Records for the task:
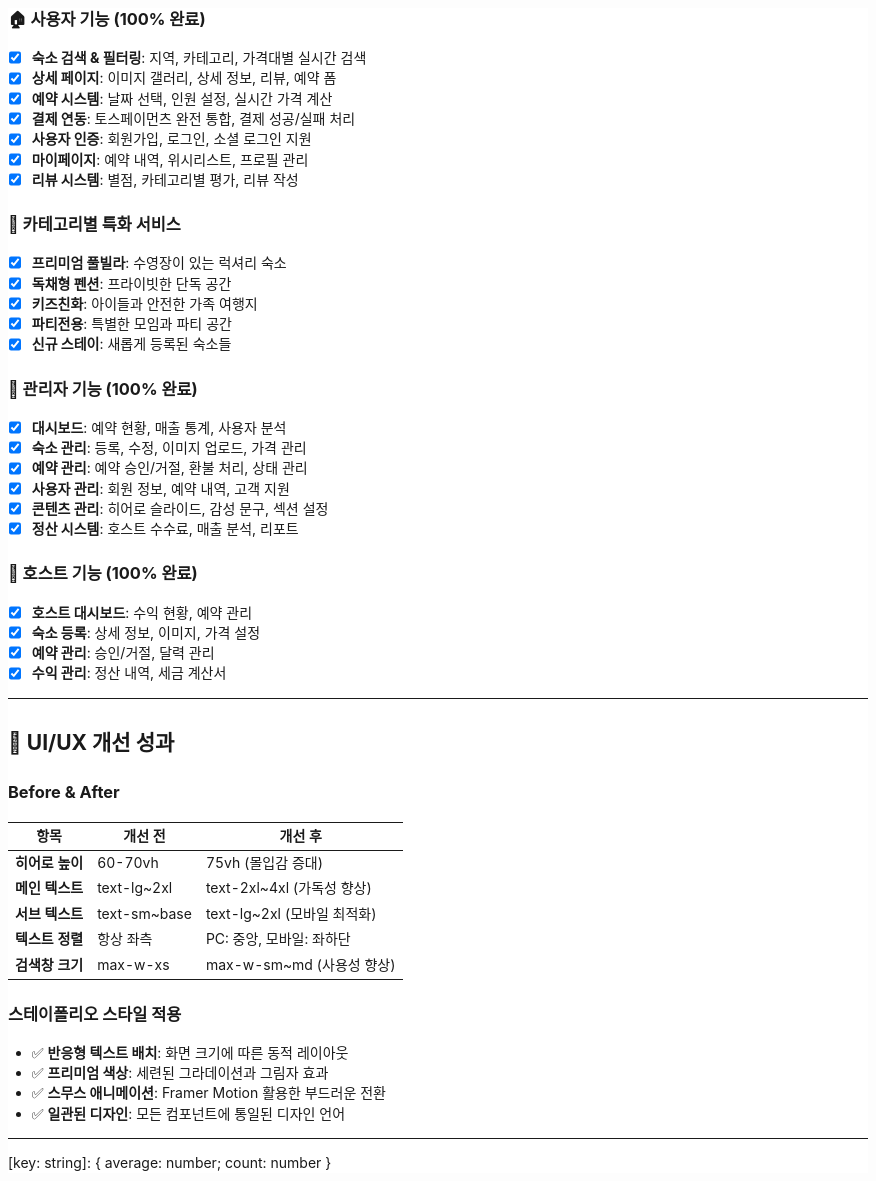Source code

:### **🏠 사용자 기능 (100% 완료)**
- [x] **숙소 검색 & 필터링**: 지역, 카테고리, 가격대별 실시간 검색
- [x] **상세 페이지**: 이미지 갤러리, 상세 정보, 리뷰, 예약 폼
- [x] **예약 시스템**: 날짜 선택, 인원 설정, 실시간 가격 계산
- [x] **결제 연동**: 토스페이먼츠 완전 통합, 결제 성공/실패 처리
- [x] **사용자 인증**: 회원가입, 로그인, 소셜 로그인 지원
- [x] **마이페이지**: 예약 내역, 위시리스트, 프로필 관리
- [x] **리뷰 시스템**: 별점, 카테고리별 평가, 리뷰 작성

### **🎯 카테고리별 특화 서비스**
- [x] **프리미엄 풀빌라**: 수영장이 있는 럭셔리 숙소
- [x] **독채형 펜션**: 프라이빗한 단독 공간
- [x] **키즈친화**: 아이들과 안전한 가족 여행지
- [x] **파티전용**: 특별한 모임과 파티 공간
- [x] **신규 스테이**: 새롭게 등록된 숙소들

### **🔧 관리자 기능 (100% 완료)**
- [x] **대시보드**: 예약 현황, 매출 통계, 사용자 분석
- [x] **숙소 관리**: 등록, 수정, 이미지 업로드, 가격 관리
- [x] **예약 관리**: 예약 승인/거절, 환불 처리, 상태 관리
- [x] **사용자 관리**: 회원 정보, 예약 내역, 고객 지원
- [x] **콘텐츠 관리**: 히어로 슬라이드, 감성 문구, 섹션 설정
- [x] **정산 시스템**: 호스트 수수료, 매출 분석, 리포트

### **🏢 호스트 기능 (100% 완료)**
- [x] **호스트 대시보드**: 수익 현황, 예약 관리
- [x] **숙소 등록**: 상세 정보, 이미지, 가격 설정
- [x] **예약 관리**: 승인/거절, 달력 관리
- [x] **수익 관리**: 정산 내역, 세금 계산서

---

## 🎨 **UI/UX 개선 성과**

### **Before & After**
| 항목 | 개선 전 | 개선 후 |
|------|---------|---------|
| **히어로 높이** | 60-70vh | 75vh (몰입감 증대) |
| **메인 텍스트** | text-lg~2xl | text-2xl~4xl (가독성 향상) |
| **서브 텍스트** | text-sm~base | text-lg~2xl (모바일 최적화) |
| **텍스트 정렬** | 항상 좌측 | PC: 중앙, 모바일: 좌하단 |
| **검색창 크기** | max-w-xs | max-w-sm~md (사용성 향상) |

### **스테이폴리오 스타일 적용**
- ✅ **반응형 텍스트 배치**: 화면 크기에 따른 동적 레이아웃
- ✅ **프리미엄 색상**: 세련된 그라데이션과 그림자 효과
- ✅ **스무스 애니메이션**: Framer Motion 활용한 부드러운 전환
- ✅ **일관된 디자인**: 모든 컴포넌트에 통일된 디자인 언어

---

  [key: string]: { average: number; count: number }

Assignment:
Given the records above, return exactly the lines starting at the line containing "- [x] **마이페이지**: 예약 내역, 위시리스트, 프로필 관리" and ending at the line containing "### **스테이폴리오 스타일 적용**", including both.

Result for this task:
- [x] **마이페이지**: 예약 내역, 위시리스트, 프로필 관리
- [x] **리뷰 시스템**: 별점, 카테고리별 평가, 리뷰 작성

### **🎯 카테고리별 특화 서비스**
- [x] **프리미엄 풀빌라**: 수영장이 있는 럭셔리 숙소
- [x] **독채형 펜션**: 프라이빗한 단독 공간
- [x] **키즈친화**: 아이들과 안전한 가족 여행지
- [x] **파티전용**: 특별한 모임과 파티 공간
- [x] **신규 스테이**: 새롭게 등록된 숙소들

### **🔧 관리자 기능 (100% 완료)**
- [x] **대시보드**: 예약 현황, 매출 통계, 사용자 분석
- [x] **숙소 관리**: 등록, 수정, 이미지 업로드, 가격 관리
- [x] **예약 관리**: 예약 승인/거절, 환불 처리, 상태 관리
- [x] **사용자 관리**: 회원 정보, 예약 내역, 고객 지원
- [x] **콘텐츠 관리**: 히어로 슬라이드, 감성 문구, 섹션 설정
- [x] **정산 시스템**: 호스트 수수료, 매출 분석, 리포트

### **🏢 호스트 기능 (100% 완료)**
- [x] **호스트 대시보드**: 수익 현황, 예약 관리
- [x] **숙소 등록**: 상세 정보, 이미지, 가격 설정
- [x] **예약 관리**: 승인/거절, 달력 관리
- [x] **수익 관리**: 정산 내역, 세금 계산서

---

## 🎨 **UI/UX 개선 성과**

### **Before & After**
| 항목 | 개선 전 | 개선 후 |
|------|---------|---------|
| **히어로 높이** | 60-70vh | 75vh (몰입감 증대) |
| **메인 텍스트** | text-lg~2xl | text-2xl~4xl (가독성 향상) |
| **서브 텍스트** | text-sm~base | text-lg~2xl (모바일 최적화) |
| **텍스트 정렬** | 항상 좌측 | PC: 중앙, 모바일: 좌하단 |
| **검색창 크기** | max-w-xs | max-w-sm~md (사용성 향상) |

### **스테이폴리오 스타일 적용**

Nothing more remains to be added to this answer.